Airport Police Department Gen. Romy Labador said all airport policemen were placed on alert status and additional officers were deployed inside and outside all terminals of NAIA.
“Security at checkpoints will conduct random rigid inspections on motor vehicles and the public is advised to oblige for their own protection,” said Labador.
However, Manila International Airport Authority General Manager Ed Monreal stressed the move to place the NAIA on full alert was not to alarm the public but to raise awareness of possible incidents that may occur near the airport terminals.
He directed airport baggage screeners to remain vigilant and to conduct a thorough inspection only when the need calls for it.

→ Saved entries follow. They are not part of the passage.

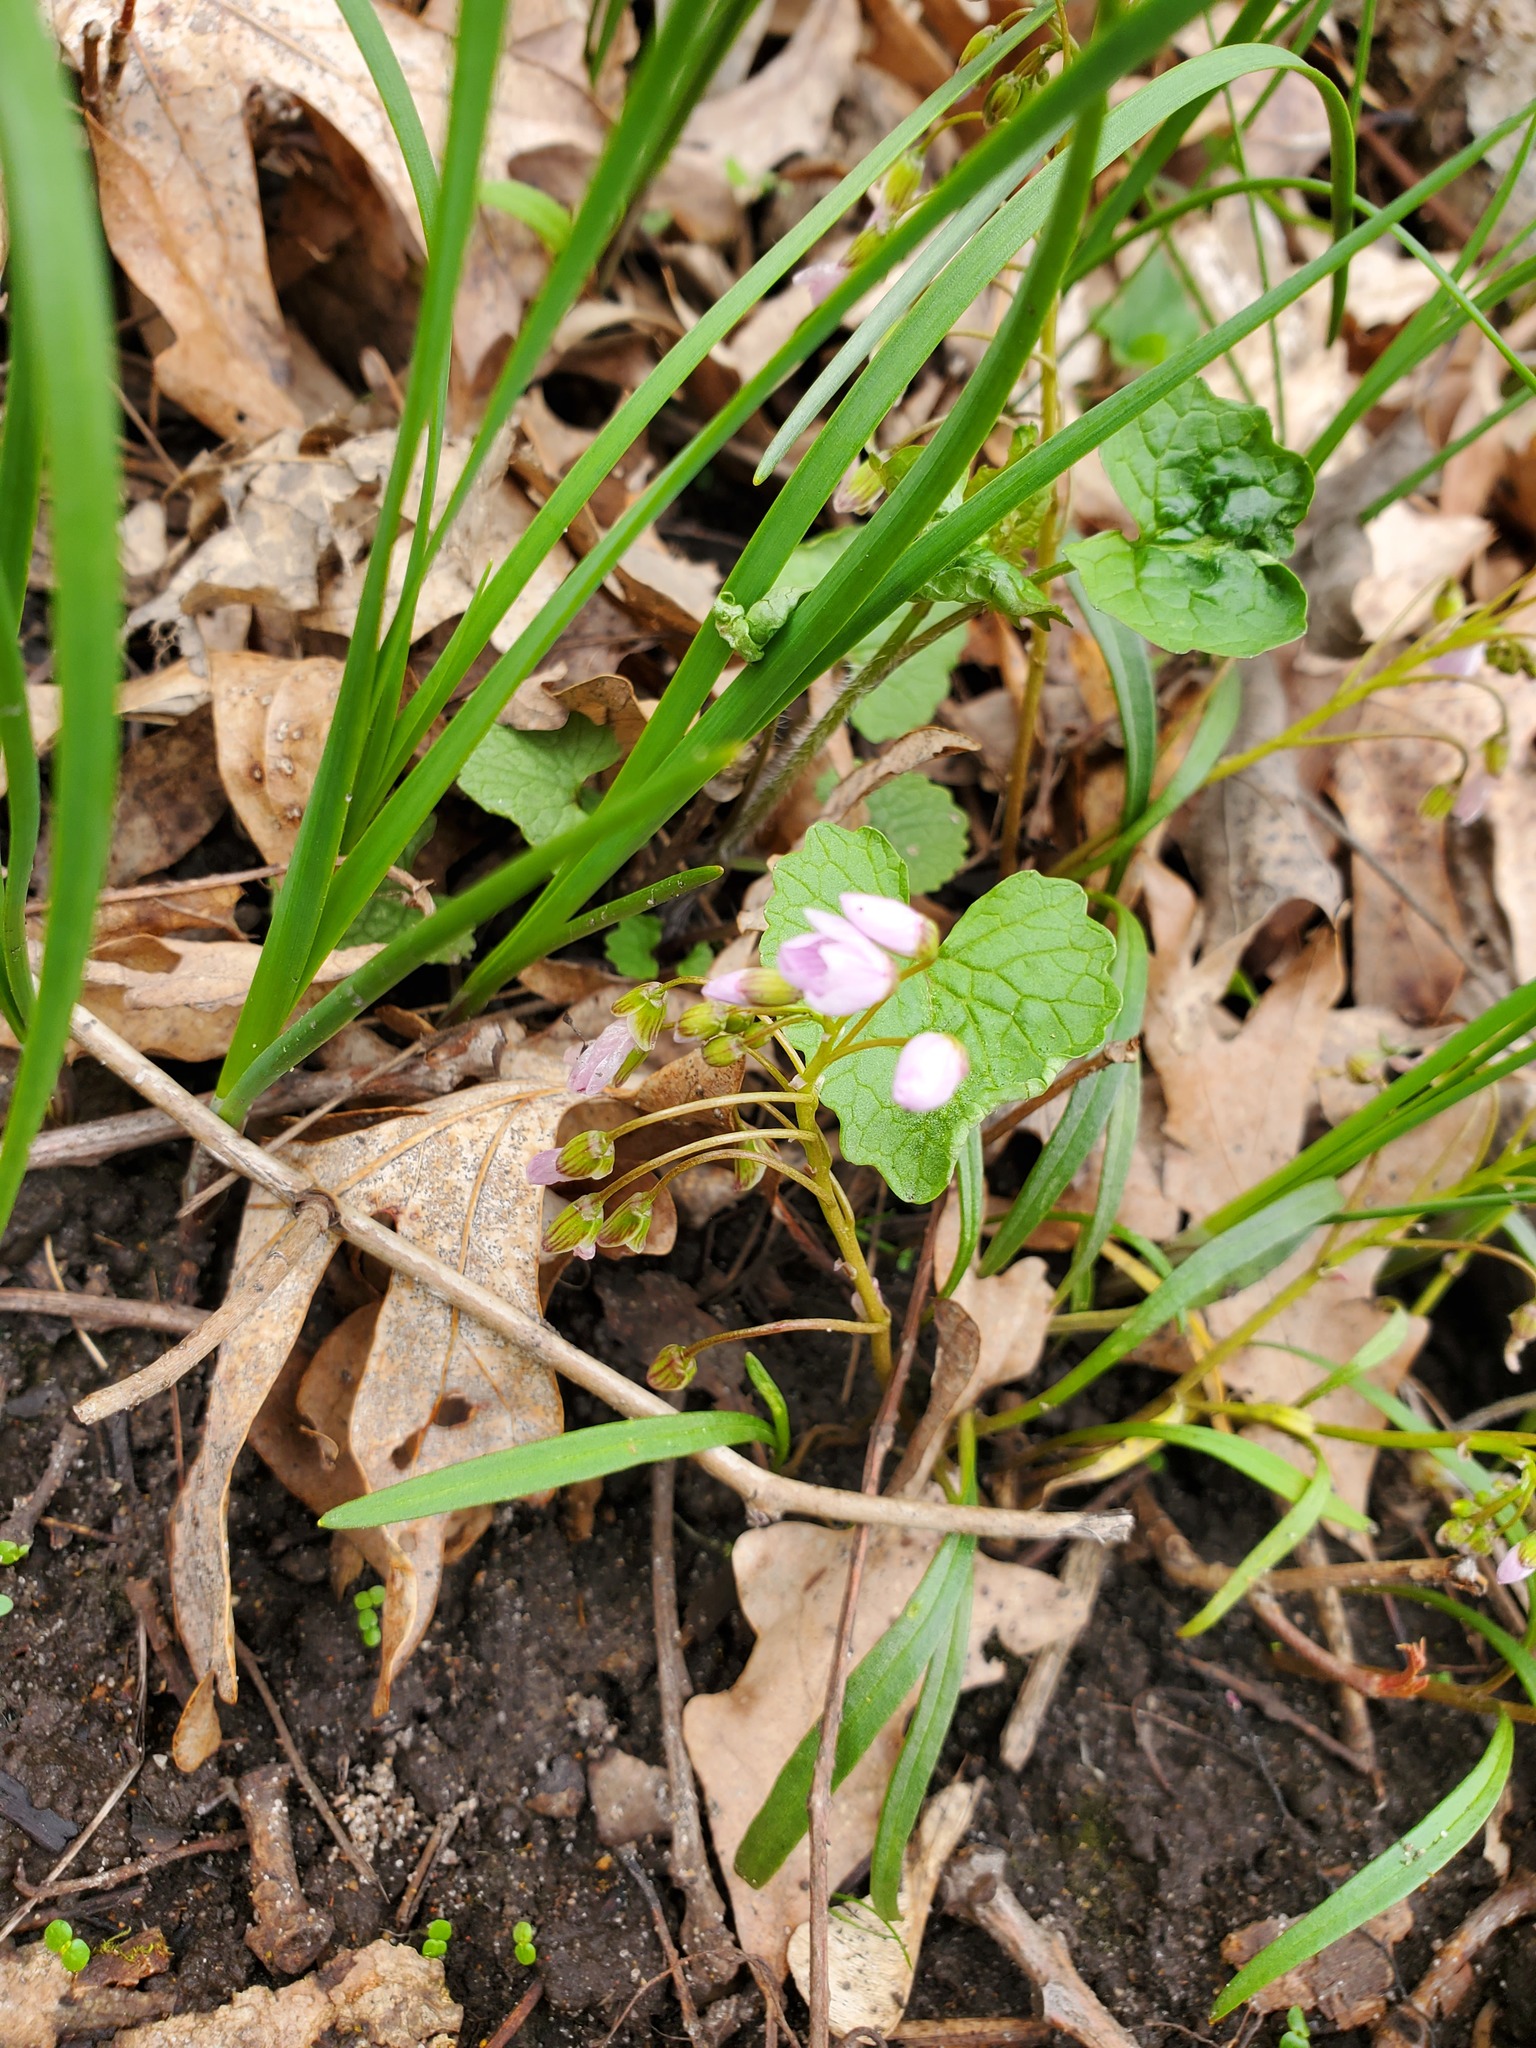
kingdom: Plantae
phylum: Tracheophyta
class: Magnoliopsida
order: Caryophyllales
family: Montiaceae
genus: Claytonia
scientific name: Claytonia virginica
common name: Virginia springbeauty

He urged the traveling public to check-in earlier to avoid inconvenience.
International Security Analyst Rohan Gunaratna, head of the International Centre for Political Violence and Terrorism Research, warned the Quiapo bombings could be test runs by the Islamic State (IS) for wider attacks during Ramadan.
The ISIS news agency, Amaq, claimed the IS was responsible for the explosions in Quiapo.
Gunaranta said the Philippine government must immediately arrest the people responsible for the blasts, improve knowledge on ISIS operations abroad and work closely with authorities overseas.
In the wake of the Quiapo attacks, the Senate created an oversight committee on intelligence and confidential funds that would look into how the government uses intelligence and confidential funds and the efficiency of government institutions in providing accurate and timely intelligence information.
Sen. Gregorio Honasan, chairman of the Senate committee on national defense and security, filed Senate Resolution No. 361 to create the oversight committee to enable the Senate to oversee the efficiency of government institutions in dealing with threats.
“In light of the recent threats to our country’s national security, including disturbance to peace and order by lawless elements, the importance of gathering intelligence information by concerned government agencies cannot be overstated,” said Honasan in his resolution.
Senate President Aquilino Pimentel III, who presided over the session, immediately named the members of the committee—four from the majority group and two from the minority, plus the ex officio members.
The committee will be composed of its chairman, Honasan, and its members—Senators Panfilo Lacson, Richard Gordon, Manny Pacquiao, from the majority bloc; and Deputy Minority Leader Paolo Benigno Aquino IV and Sen. Francis Pangilinan from the minority group.
The new oversight Committee on Intelligence and Confidential Funds in the 17th Congress will allow the Senate to continue exercising its oversight functions over the use, disbursement and expenditures of confidential and intelligence funds granted to certain government agencies.
Lacson welcomed the measure, saying there is a need to review the output of military and police intelligence.
Citing the recent twin blasts in Quiapo, Lacson said the more than PHP 5 billion in intelligence funds should be enough to thwart such plots.